- To do: Using the data below, copy out all lines with the word "zijn".

- Data provided:

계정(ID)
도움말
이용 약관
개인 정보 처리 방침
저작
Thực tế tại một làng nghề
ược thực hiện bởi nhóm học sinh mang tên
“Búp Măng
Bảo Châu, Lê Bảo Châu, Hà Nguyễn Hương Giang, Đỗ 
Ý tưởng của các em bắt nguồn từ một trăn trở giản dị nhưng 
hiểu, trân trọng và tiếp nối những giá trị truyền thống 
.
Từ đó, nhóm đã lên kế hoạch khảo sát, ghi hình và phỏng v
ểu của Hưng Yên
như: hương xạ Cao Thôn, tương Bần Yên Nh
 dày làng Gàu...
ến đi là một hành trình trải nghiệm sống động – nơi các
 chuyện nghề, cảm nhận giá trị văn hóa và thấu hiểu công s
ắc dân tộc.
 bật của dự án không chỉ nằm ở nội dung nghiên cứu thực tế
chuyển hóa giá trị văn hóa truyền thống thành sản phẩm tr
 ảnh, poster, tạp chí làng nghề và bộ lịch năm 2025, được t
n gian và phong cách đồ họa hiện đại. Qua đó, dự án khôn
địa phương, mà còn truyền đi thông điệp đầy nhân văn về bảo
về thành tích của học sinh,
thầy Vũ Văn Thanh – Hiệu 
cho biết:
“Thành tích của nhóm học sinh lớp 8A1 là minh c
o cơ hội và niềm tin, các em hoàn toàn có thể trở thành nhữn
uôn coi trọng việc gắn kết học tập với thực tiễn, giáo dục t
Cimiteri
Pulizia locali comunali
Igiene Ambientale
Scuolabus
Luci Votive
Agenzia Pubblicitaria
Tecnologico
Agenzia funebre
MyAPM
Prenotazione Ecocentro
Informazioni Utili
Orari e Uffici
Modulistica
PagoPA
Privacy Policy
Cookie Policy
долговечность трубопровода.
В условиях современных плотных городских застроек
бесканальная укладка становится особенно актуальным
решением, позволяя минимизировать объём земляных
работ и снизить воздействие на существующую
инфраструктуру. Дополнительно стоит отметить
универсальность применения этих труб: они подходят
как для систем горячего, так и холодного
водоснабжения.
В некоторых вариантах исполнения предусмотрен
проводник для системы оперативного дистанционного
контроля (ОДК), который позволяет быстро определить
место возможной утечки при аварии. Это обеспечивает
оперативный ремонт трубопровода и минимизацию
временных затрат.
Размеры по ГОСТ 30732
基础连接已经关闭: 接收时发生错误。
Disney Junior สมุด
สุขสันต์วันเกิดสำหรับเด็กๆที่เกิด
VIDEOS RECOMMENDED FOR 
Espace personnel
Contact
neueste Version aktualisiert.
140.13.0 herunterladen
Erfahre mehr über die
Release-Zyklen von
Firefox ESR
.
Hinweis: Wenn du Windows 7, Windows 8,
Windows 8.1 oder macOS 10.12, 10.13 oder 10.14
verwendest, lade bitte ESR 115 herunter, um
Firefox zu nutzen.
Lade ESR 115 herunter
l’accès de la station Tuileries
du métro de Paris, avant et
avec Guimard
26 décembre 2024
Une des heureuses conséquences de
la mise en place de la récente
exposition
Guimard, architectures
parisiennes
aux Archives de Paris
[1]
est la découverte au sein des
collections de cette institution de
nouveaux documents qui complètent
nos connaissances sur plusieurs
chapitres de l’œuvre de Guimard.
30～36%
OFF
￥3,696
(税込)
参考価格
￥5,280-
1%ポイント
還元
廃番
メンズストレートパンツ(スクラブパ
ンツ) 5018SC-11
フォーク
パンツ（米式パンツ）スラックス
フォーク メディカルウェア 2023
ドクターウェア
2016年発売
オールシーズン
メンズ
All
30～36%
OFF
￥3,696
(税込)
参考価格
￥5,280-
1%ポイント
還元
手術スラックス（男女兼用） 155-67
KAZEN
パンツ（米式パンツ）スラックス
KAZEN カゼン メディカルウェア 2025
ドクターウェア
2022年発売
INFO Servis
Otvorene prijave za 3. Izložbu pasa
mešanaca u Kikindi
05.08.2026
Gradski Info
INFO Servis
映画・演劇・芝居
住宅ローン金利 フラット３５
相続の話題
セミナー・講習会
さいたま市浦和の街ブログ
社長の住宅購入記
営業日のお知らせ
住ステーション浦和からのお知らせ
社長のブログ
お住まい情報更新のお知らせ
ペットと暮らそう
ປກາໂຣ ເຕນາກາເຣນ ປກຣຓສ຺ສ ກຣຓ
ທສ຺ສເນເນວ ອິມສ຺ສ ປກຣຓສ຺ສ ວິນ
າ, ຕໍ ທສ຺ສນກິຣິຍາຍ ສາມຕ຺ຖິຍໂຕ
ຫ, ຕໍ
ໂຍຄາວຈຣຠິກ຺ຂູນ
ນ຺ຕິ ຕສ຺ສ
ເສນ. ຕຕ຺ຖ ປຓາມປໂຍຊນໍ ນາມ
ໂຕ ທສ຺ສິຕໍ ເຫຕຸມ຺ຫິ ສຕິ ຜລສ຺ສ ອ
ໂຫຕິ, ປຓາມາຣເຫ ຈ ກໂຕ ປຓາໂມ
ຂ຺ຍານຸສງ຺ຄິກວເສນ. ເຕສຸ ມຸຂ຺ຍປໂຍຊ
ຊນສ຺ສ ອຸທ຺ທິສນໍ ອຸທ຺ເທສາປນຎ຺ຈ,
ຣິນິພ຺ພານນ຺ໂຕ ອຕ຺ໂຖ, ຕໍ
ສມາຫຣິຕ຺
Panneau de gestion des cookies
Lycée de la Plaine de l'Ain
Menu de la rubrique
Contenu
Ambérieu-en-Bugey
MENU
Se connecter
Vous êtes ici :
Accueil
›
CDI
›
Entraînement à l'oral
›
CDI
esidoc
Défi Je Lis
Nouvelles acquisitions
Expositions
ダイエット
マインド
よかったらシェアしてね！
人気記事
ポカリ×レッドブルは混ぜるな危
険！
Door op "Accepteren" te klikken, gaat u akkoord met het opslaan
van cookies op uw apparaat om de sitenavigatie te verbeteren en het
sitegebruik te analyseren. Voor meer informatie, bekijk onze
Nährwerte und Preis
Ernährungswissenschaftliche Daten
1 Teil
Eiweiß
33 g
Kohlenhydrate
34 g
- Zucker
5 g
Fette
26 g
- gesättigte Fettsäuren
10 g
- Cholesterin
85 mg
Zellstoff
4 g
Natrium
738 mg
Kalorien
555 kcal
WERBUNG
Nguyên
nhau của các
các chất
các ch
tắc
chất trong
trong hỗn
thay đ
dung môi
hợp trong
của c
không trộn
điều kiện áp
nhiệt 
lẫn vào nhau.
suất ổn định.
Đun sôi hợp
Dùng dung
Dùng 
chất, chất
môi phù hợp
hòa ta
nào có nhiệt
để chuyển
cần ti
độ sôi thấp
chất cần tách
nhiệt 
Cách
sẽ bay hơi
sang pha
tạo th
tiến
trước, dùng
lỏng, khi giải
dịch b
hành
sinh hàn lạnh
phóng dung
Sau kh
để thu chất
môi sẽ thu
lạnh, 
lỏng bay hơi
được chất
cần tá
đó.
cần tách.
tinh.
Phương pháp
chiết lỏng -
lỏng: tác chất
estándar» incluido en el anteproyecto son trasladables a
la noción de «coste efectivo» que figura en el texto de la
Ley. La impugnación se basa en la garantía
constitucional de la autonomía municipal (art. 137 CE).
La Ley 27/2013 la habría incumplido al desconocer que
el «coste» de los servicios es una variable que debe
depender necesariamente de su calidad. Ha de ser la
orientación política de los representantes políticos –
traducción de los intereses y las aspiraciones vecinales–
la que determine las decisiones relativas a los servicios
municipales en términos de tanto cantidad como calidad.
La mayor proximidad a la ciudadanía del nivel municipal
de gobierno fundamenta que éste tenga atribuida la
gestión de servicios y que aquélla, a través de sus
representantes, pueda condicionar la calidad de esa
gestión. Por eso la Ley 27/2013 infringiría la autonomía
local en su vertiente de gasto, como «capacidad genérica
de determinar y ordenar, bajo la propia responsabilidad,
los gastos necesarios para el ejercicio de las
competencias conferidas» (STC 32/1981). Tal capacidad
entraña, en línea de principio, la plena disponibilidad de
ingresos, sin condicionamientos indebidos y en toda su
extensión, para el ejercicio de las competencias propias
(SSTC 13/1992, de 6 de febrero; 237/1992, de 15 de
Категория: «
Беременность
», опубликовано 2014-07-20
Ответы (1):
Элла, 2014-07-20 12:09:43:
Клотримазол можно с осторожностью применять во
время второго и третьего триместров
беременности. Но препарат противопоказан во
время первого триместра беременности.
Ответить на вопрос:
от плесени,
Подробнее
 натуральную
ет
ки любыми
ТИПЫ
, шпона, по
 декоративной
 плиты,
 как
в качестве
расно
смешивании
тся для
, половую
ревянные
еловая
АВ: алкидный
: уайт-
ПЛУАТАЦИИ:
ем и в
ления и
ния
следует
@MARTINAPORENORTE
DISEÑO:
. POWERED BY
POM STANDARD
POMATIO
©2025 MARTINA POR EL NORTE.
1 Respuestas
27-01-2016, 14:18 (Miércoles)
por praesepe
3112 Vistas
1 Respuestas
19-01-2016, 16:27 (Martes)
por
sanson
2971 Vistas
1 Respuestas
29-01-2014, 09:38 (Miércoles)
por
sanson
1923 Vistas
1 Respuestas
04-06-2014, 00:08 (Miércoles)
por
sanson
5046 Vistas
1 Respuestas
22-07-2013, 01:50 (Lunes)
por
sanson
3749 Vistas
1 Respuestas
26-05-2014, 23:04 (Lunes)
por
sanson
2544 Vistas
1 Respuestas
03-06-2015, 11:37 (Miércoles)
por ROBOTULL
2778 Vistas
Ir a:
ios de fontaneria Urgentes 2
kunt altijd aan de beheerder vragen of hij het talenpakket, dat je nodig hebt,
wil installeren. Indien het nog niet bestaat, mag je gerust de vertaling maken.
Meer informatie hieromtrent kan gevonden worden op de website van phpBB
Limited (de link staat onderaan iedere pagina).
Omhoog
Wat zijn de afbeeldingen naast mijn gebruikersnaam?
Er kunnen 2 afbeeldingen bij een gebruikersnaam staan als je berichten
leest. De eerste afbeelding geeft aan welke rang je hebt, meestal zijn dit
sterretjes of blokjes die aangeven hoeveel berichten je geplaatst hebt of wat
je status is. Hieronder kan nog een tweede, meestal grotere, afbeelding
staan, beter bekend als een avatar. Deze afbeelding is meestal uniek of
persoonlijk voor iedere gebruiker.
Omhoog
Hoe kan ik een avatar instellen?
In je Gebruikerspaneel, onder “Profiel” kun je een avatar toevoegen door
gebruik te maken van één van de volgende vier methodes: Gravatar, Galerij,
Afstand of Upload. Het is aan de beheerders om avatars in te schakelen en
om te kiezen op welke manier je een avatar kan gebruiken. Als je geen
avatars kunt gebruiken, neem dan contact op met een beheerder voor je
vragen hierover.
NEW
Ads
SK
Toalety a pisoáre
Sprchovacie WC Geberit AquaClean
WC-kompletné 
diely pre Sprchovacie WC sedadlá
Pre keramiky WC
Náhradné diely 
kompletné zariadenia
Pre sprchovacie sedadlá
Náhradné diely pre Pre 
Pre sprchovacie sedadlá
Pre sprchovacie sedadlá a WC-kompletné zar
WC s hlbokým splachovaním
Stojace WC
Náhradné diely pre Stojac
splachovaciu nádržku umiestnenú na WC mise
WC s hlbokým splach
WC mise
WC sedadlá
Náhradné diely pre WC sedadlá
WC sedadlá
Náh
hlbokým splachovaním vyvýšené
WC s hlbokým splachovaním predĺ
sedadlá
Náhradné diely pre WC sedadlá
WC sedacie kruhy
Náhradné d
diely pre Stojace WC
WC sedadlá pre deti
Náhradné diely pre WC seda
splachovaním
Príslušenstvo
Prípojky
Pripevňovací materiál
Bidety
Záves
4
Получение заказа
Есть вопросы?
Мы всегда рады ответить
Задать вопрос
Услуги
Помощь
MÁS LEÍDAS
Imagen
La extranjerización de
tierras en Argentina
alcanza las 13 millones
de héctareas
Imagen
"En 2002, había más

- Solution below:
Wat zijn de afbeeldingen naast mijn gebruikersnaam?
leest. De eerste afbeelding geeft aan welke rang je hebt, meestal zijn dit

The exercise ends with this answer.